Ravensdaughter knelt on the slates and ducked her head under the kitchen eaves. Down on the windowsill there was an offering: a bundle wrapped up in cloth on top of a plate. The kitchen lady was trying to get her to leave the boys alone again. Just in case, the shutters were locked up tight with an iron horseshoe to keep Ravensdaughter out.

Ravensdaughter grinned, then swung her legs over the gutter and dropped down to the sill. She hoped it was a saucer of milk in there. Or a bit of fish, raw, the way she liked it. Or even bread. Her fingers were stiff with the cold, but she managed to undo the knots in the bundle.

A dolly? Like the little human girls played with? Why? She crouched there holding the dolly by the neck, brow furrowed. It wasn’t even a very good one. The stitching was all lumpy.

There’d been a dolly in the little house in the village.

Burnt porridge and Bible sermons. That sour human stink everywhere. Fake brothers and sisters and her fake parents all crammed into one wooden room. That was before her ears had grown in pointy and Fake Mother had run her out of the house with a broomstick. Ravensdaughter picked at the dolly’s frayed-yarn hair. Back when everybody thought she was a little human girl.

Changeling, people whispered. Wild girl. Look at those ears.

She threw the dolly down and leapt back onto the roof.

The Heroics of Interior Design


I can’t fly faster than a speeding bullet. I can’t lift a car. I can’t climb slick surfaces with my bare hands or breathe underwater or stop time. All I can do is change blue things to yellow. I didn’t bother to buy a cape or a spandex suit like the others. I just bought a blouse and some slacks and went into interior design.

I don’t get much business anymore. All the people in this town who liked yellow but moved into the houses of people who liked blue have pretty much hit me up. Blue is a more popular color than yellow anyway. I wish I could change yellow to blue instead. I’ve started doing odd jobs in my off hours. Sometimes I set up a folding table in front of my shop. While the real gifted fly over my building and punt criminals off of rooftops with their shiny boots, I do magic tricks for quarters, blue crayons to yellow, changing the color of children’s snow cones, that sort of thing. No matter how yellow I turn them, they taste like blue raspberry. Last week I did a quick paint job on a car for a few grand. I think it was for a getaway driver. I haven’t told my husband about that one, but I did take him out for a steak dinner.

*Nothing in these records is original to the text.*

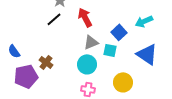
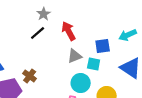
blue square: (119, 32) -> (103, 46), turned 35
cyan circle: (87, 64) -> (81, 83), moved

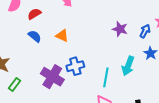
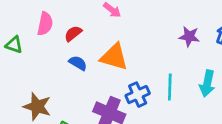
orange triangle: (62, 36) -> (114, 57), size x1.6
cyan line: (106, 77) -> (170, 87), moved

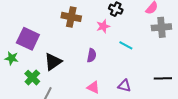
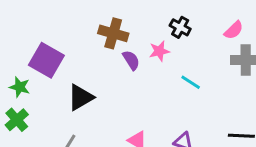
purple semicircle: (92, 55) -> (131, 60), moved, turned -48
green cross: (32, 78) -> (17, 120), moved

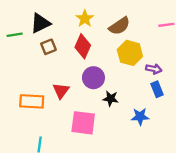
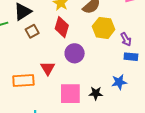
purple arrow: (154, 69) -> (126, 39), turned 56
blue rectangle: (157, 89) -> (131, 57), turned -56
black star: (111, 99) -> (96, 93), moved

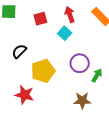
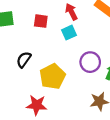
red square: (40, 19) -> (41, 21), turned 32
cyan square: (65, 33) -> (69, 33), turned 32

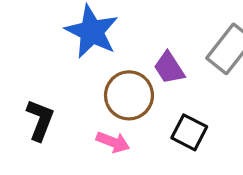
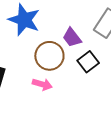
black square: (189, 132) -> (88, 62), moved, turned 30

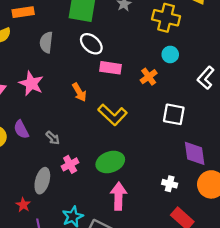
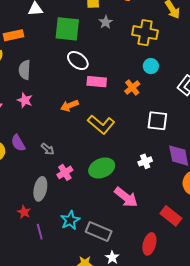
gray semicircle: (46, 42) -> (25, 70), moved
pink star: (31, 83) -> (25, 100), size x0.7
orange arrow: (79, 92) -> (69, 106), turned 102
white cross: (170, 184) -> (145, 161), moved, turned -32
pink arrow: (118, 196) -> (126, 197), moved, turned 130

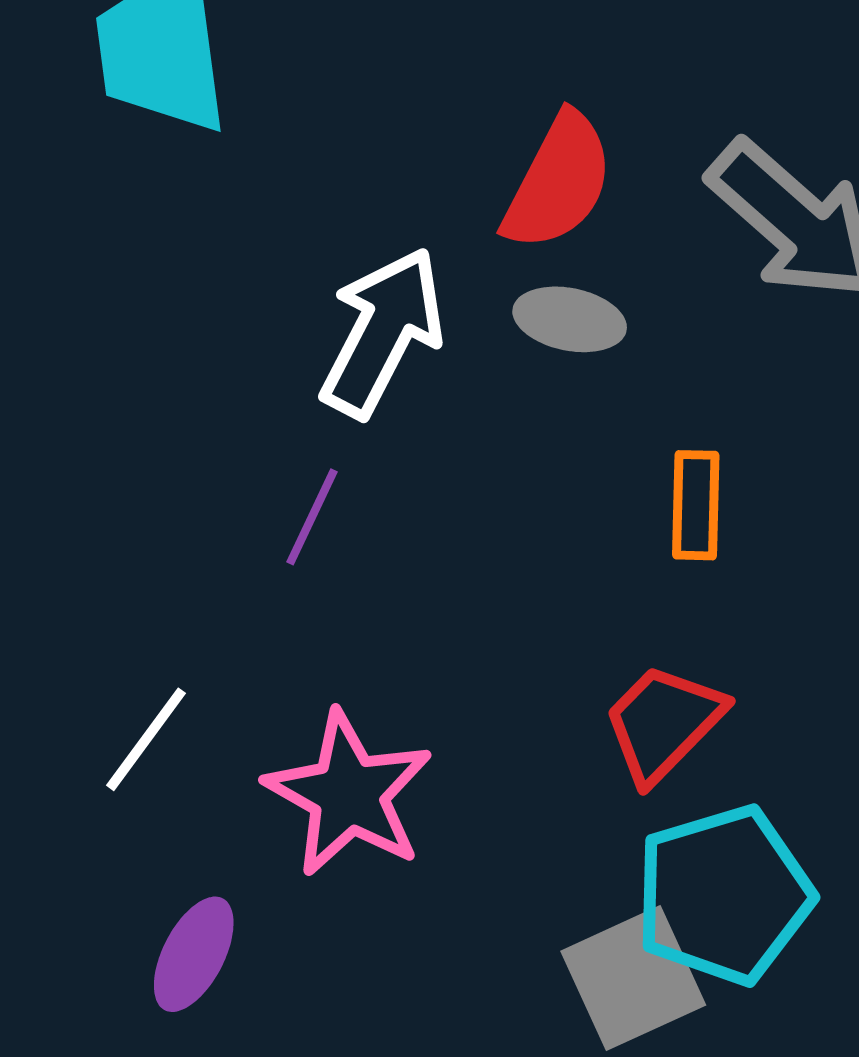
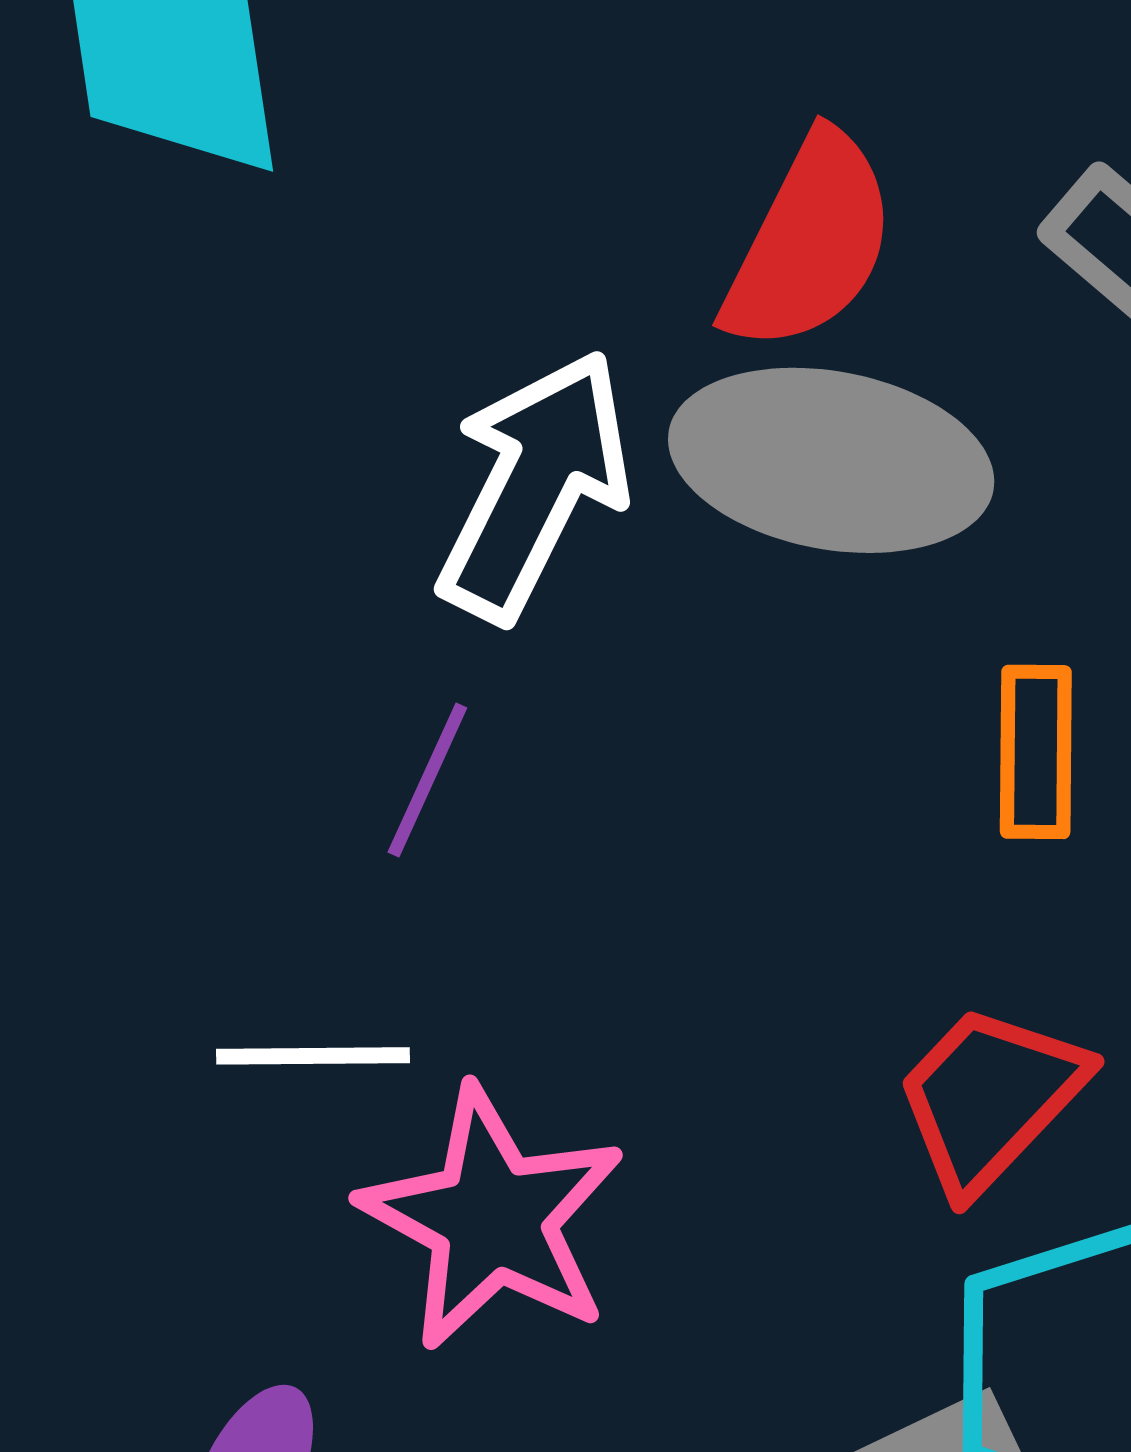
gray ellipse: (570, 319) -> (831, 460), size x1.8
white line: (146, 739) -> (313, 1056), moved, turned 54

Tyrone isn’t one of the gifted. He can’t even change things from blue to yellow. He can design skyscrapers though, and he’s good at it, too. He makes a hell of a lot more money than I do, anyway. After Dr. Detriment blew out all the windows on tower number one, he started incorporating sonic resistant glass into his plans. Now all the businesses want him to design their new offices. He just got a big contract with Triumva Corp South. They don’t want their offices to be yellow–I asked. Although, I suppose if they did want yellow, they wouldn’t bother to paint them blue first.

The Dirty Fairy


I chased my dreams in the woods behind the house. I would run for hours amongst the trees.

My mother said, “I never should play with the fairies in the wood.”

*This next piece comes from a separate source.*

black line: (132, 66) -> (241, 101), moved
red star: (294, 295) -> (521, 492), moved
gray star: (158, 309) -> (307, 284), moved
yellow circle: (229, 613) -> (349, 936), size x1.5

When I asked her why, she said, “They drink.” Her voice was a stone.

“Like Daddy?” I asked.

“Like Daddy,” she said. Mother’s voice fell into dark water.

But all summer long, I chased my dreams in the woods behind the house. I would run for hours amongst the trees. Mother didn’t notice; she was too busy looking after Daddy.

Summer was almost over, and it seemed like my chance was gone. We had to move houses because there had been complaints. But on the last day I saw a gleam of light in the dark wood’s shadows.

I stalked the fairy so quietly. I know how to be very quiet. My teacher often said that I was the quietest girl in class.

In one swift movement I caught my fairy. He wriggled in my hand.

I wasn’t expecting a male fairy. In my head I’d imagined a beautiful girl fairy with fluttering wings and a gossamer gown.

“What do you want?” he asked.

“I’ve been looking for you for a long time. I want us to be friends,” I said. I was determined to make the best of things.